**DIRECTIONS**
Give every line below again, exactly as it appears.

**SUPPLIED MATERIAL**
========================================

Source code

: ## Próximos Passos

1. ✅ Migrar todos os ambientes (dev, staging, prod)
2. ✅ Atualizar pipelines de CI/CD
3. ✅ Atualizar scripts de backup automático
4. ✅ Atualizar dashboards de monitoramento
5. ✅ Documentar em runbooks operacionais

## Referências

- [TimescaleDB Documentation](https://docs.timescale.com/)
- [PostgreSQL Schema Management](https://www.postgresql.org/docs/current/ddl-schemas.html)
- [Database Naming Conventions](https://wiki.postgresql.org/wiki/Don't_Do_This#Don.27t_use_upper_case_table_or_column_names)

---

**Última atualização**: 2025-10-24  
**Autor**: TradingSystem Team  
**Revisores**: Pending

========================================

**RESPONSE BELOW**
Source code

: ## Próximos Passos

1. ✅ Migrar todos os ambientes (dev, staging, prod)
2. ✅ Atualizar pipelines de CI/CD
3. ✅ Atualizar scripts de backup automático
4. ✅ Atualizar dashboards de monitoramento
5. ✅ Documentar em runbooks operacionais

## Referências

- [TimescaleDB Documentation](https://docs.timescale.com/)
- [PostgreSQL Schema Management](https://www.postgresql.org/docs/current/ddl-schemas.html)
- [Database Naming Conventions](https://wiki.postgresql.org/wiki/Don't_Do_This#Don.27t_use_upper_case_table_or_column_names)

---

**Última atualização**: 2025-10-24  
**Autor**: TradingSystem Team  
**Revisores**: Pending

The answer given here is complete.